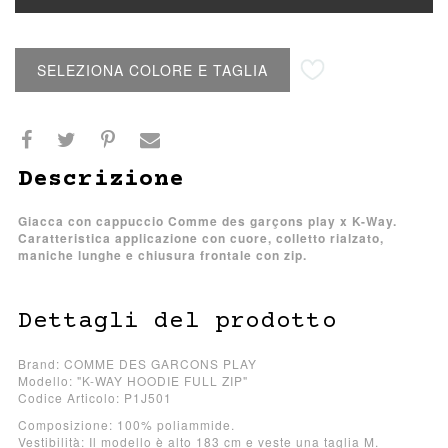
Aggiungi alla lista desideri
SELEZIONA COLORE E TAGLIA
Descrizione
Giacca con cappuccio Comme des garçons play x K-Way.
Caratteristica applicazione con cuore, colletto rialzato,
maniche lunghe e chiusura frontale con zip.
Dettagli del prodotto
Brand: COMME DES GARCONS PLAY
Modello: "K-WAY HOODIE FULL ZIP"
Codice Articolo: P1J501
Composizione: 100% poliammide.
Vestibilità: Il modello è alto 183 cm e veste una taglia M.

★ ★ ★

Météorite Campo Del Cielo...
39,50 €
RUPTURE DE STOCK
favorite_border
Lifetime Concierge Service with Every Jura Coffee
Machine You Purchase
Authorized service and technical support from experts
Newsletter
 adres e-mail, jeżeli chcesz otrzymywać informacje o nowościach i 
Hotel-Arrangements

★ ★ ★

■ **REQUIRED ACTION**:
Please pull out each line of the data above that contains the string "with". Treat uppercase and lowercase as different.

■ **WRITTEN ANSWER**:
Lifetime Concierge Service with Every Jura Coffee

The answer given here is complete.